(INFORMATION SHOWN begins)

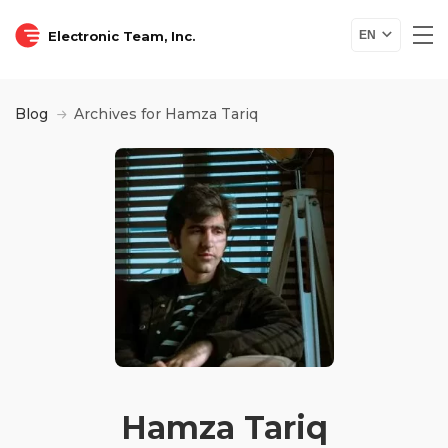
Electronic Team, Inc.
EN
Blog
Archives for Hamza Tariq
Hamza Tariq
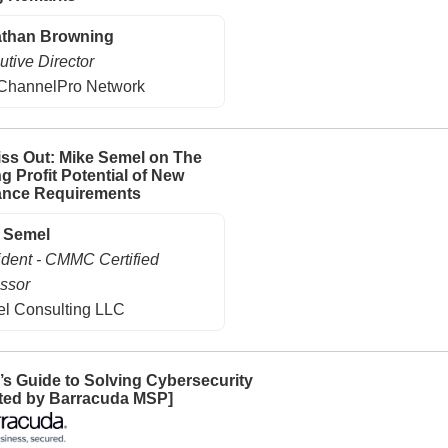
than Browning
utive Director
ChannelPro Network
iss Out: Mike Semel on The
g Profit Potential of New
ance Requirements
 Semel
ident - CMMC Certified
ssor
l Consulting LLC
s Guide to Solving Cybersecurity
ted by Barracuda MSP]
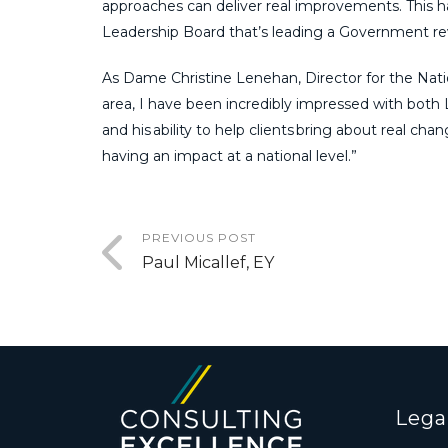
approaches can deliver real improvements. This ha
Leadership Board that’s leading a Government r
As Dame Christine Lenehan, Director for the Natio
area, I have been incredibly impressed with both L
and his ability to help clients bring about real cha
having an impact at a national level.”
PREVIOUS POST
Paul Micallef, EY
Lega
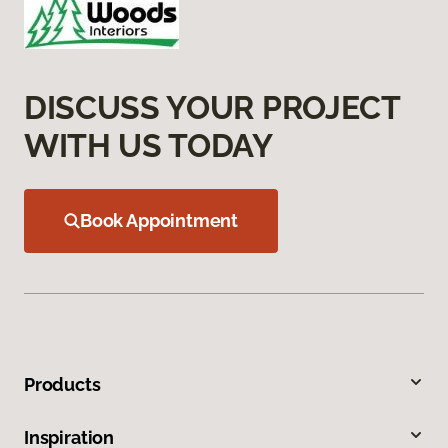
DISCUSS YOUR PROJECT
WITH US TODAY
Book Appointment
Products
Inspiration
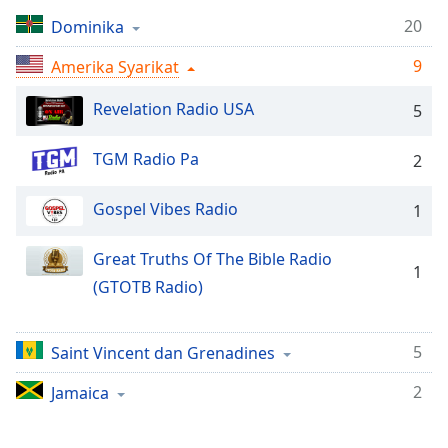
Remaining
Time
-
20
Dominika
-:-
9
Amerika Syarikat
1x
Revelation Radio USA
5
Playback
Rate
TGM Radio Pa
2
Chapters
Chapters
Gospel Vibes Radio
1
Descriptions
Great Truths Of The Bible Radio
1
descriptions
(GTOTB Radio)
off
,
selected
5
Saint Vincent dan Grenadines
Subtitles
2
Jamaica
subtitles
settings
,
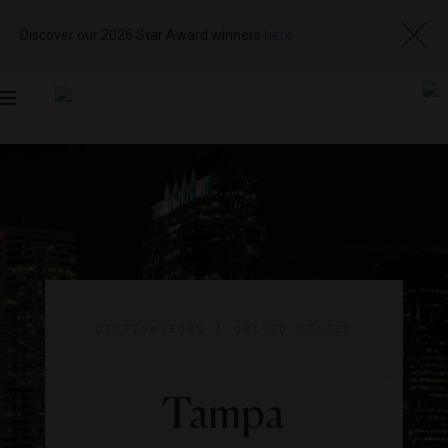
Discover our 2026 Star Award winners
here
Toggle
navigation
DESTINATIONS
|
UNITED STATES
Tampa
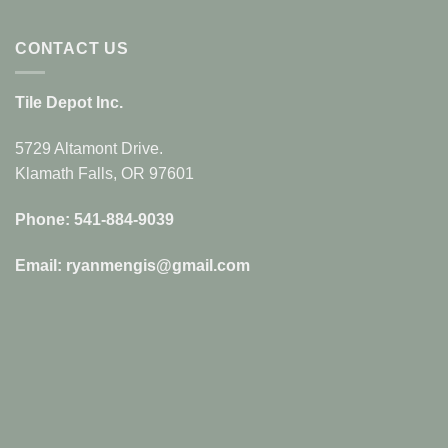
CONTACT US
Tile Depot Inc.
5729 Altamont Drive.
Klamath Falls, OR 97601
Phone: 541-884-9039
Email: ryanmengis@gmail.com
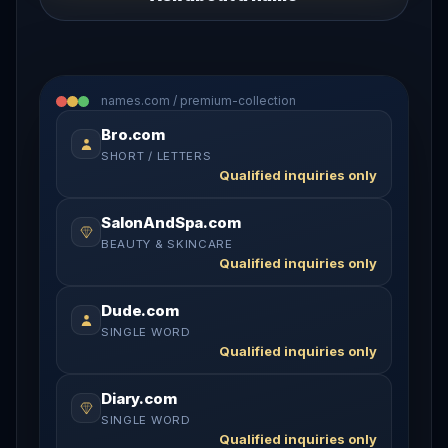
names.com / premium-collection
Bro.com
SHORT / LETTERS
Qualified inquiries only
SalonAndSpa.com
BEAUTY & SKINCARE
Qualified inquiries only
Dude.com
SINGLE WORD
Qualified inquiries only
Diary.com
SINGLE WORD
Qualified inquiries only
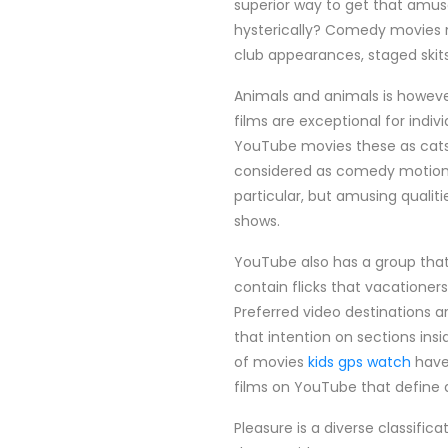
superior way to get that amu
hysterically? Comedy movies m
club appearances, staged skit
Animals and animals is howeve
films are exceptional for indi
YouTube movies these as cats, 
considered as comedy motion p
particular, but amusing qualiti
shows.
YouTube also has a group that
contain flicks that vacatione
Preferred video destinations ar
that intention on sections insi
of movies
kids gps watch
have 
films on YouTube that define 
Pleasure is a diverse classifi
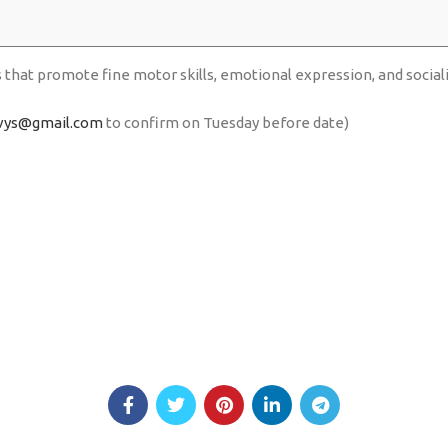
s that promote fine motor skills, emotional expression, and social
vys@gmail.com
to confirm on Tuesday before date)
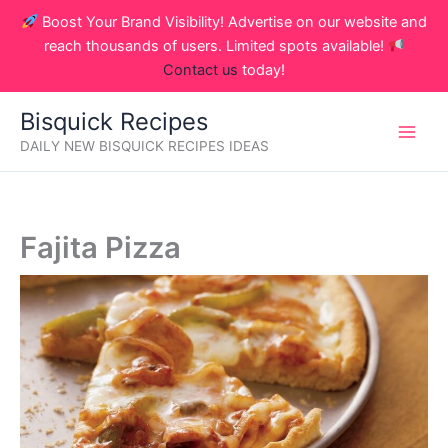
Skip
Boost Your Brand Visibility! Advertise on our website and
to
reach thousands of users. Limited spots available!
content
Contact us
today!
Bisquick Recipes
DAILY NEW BISQUICK RECIPES IDEAS
Fajita Pizza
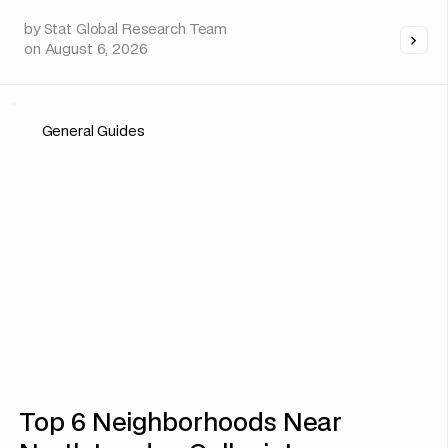
by
Stat Global Research Team
on
August 6, 2026
General Guides
Top 6 Neighborhoods Near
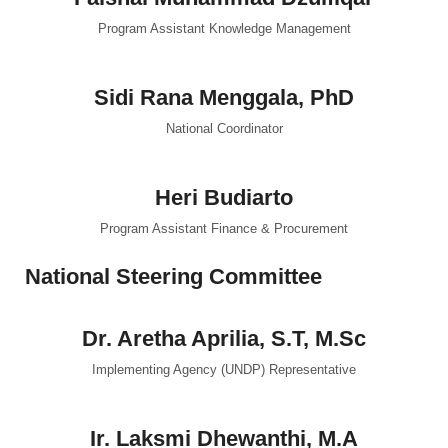
Program Assistant Knowledge Management
Sidi Rana Menggala, PhD
National Coordinator
Heri Budiarto
Program Assistant Finance & Procurement
National Steering Committee
Dr. Aretha Aprilia, S.T, M.Sc
Implementing Agency (UNDP) Representative
Ir. Laksmi Dhewanthi, M.A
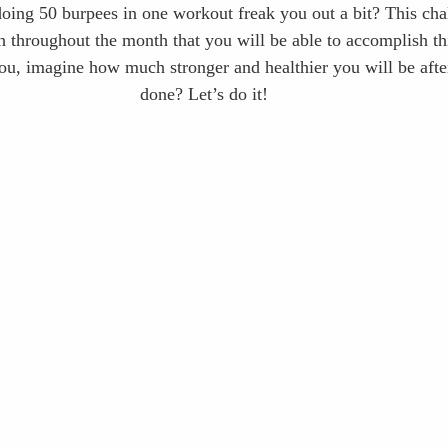
oing 50 burpees in one workout freak you out a bit? This chal
h throughout the month that you will be able to accomplish thi
you, imagine how much stronger and healthier you will be after 
done? Let’s do it!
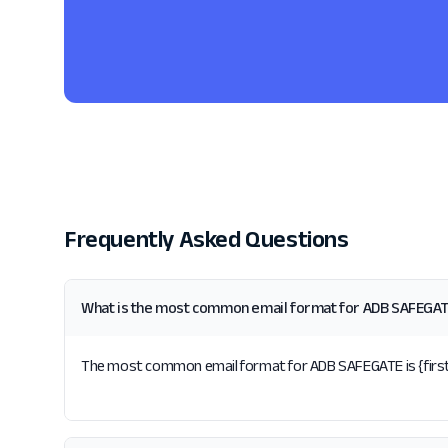
Frequently Asked Questions
What is the most common email format for ADB SAFEGA
The most common email format for ADB SAFEGATE is {first}.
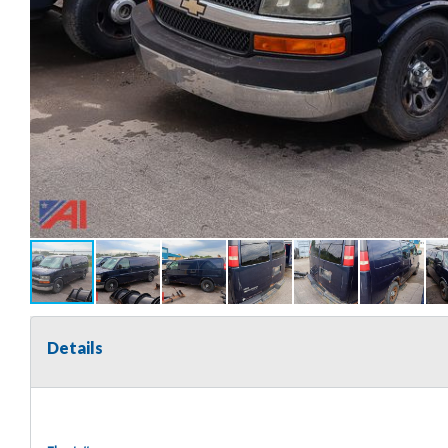
Details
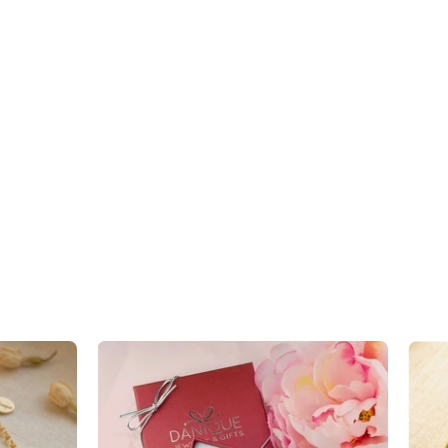
Custom
Mother's
Birthstone
Necklace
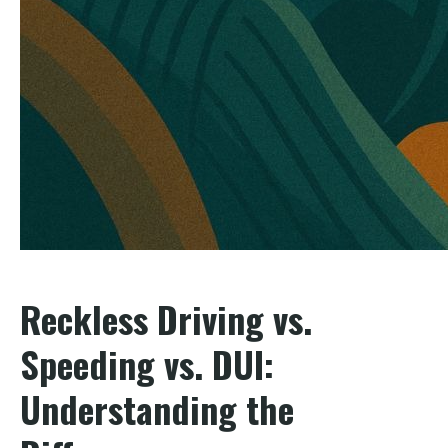
Reckless Driving vs.
Speeding vs. DUI:
Understanding the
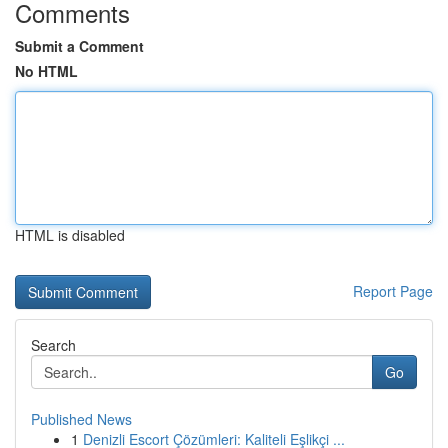
Comments
Submit a Comment
No HTML
HTML is disabled
Report Page
Search
Go
Published News
1
Denizli Escort Çözümleri: Kaliteli Eşlikçi ...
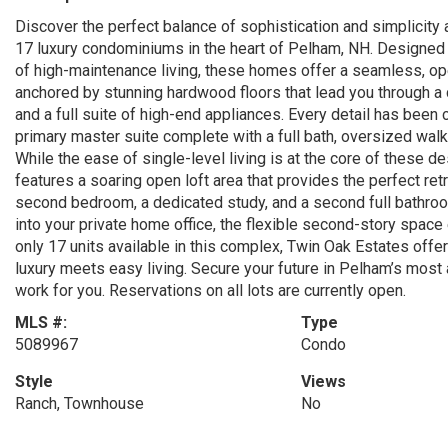
Discover the perfect balance of sophistication and simplicity
17 luxury condominiums in the heart of Pelham, NH. Designed f
of high-maintenance living, these homes offer a seamless, open
anchored by stunning hardwood floors that lead you through a 
and a full suite of high-end appliances. Every detail has been c
primary master suite complete with a full bath, oversized walk-
While the ease of single-level living is at the core of these 
features a soaring open loft area that provides the perfect re
second bedroom, a dedicated study, and a second full bathroo
into your private home office, the flexible second-story space
only 17 units available in this complex, Twin Oak Estates offe
luxury meets easy living. Secure your future in Pelham’s mos
work for you. Reservations on all lots are currently open.
MLS #:
Type
5089967
Condo
Style
Views
Ranch, Townhouse
No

(INFORMATION SHOWN ends)

# TASK GOAL
Within the entries above, give again exactly the lines starting at the one that contains "Boost Your Brand" and ending at the one that contains "work for you.", leaving out the pictures.

# REPLY
Boost Your Brand Visibility! Advertise on our website and
to
reach thousands of users. Limited spots available!
content
Contact us
today!
Bisquick Recipes
DAILY NEW BISQUICK RECIPES IDEAS
Fajita Pizza
by
Stat Global Research Team
on
August 6, 2026
General Guides
Top 6 Neighborhoods Near
Program Assistant Knowledge Management
Sidi Rana Menggala, PhD
National Coordinator
Heri Budiarto
Program Assistant Finance & Procurement
National Steering Committee
Dr. Aretha Aprilia, S.T, M.Sc
Implementing Agency (UNDP) Representative
Ir. Laksmi Dhewanthi, M.A
oing 50 burpees in one workout freak you out a bit? This chal
h throughout the month that you will be able to accomplish thi
you, imagine how much stronger and healthier you will be after 
done? Let’s do it!
Frequently Asked Questions
What is the most common email format for ADB SAFEGA
The most common email format for ADB SAFEGATE is {first}.
Details
Custom
Mother's
Birthstone
Necklace
Reckless Driving vs.
Speeding vs. DUI:
Understanding the
Comments
Submit a Comment
No HTML
HTML is disabled
Report Page
Search
Go
Published News
1
Denizli Escort Çözümleri: Kaliteli Eşlikçi ...
Discover the perfect balance of sophistication and simplicity
17 luxury condominiums in the heart of Pelham, NH. Designed f
of high-maintenance living, these homes offer a seamless, open
anchored by stunning hardwood floors that lead you through a 
and a full suite of high-end appliances. Every detail has been c
primary master suite complete with a full bath, oversized walk-
While the ease of single-level living is at the core of these 
features a soaring open loft area that provides the perfect re
second bedroom, a dedicated study, and a second full bathroo
into your private home office, the flexible second-story space
only 17 units available in this complex, Twin Oak Estates offe
luxury meets easy living. Secure your future in Pelham’s mos
work for you. Reservations on all lots are currently open.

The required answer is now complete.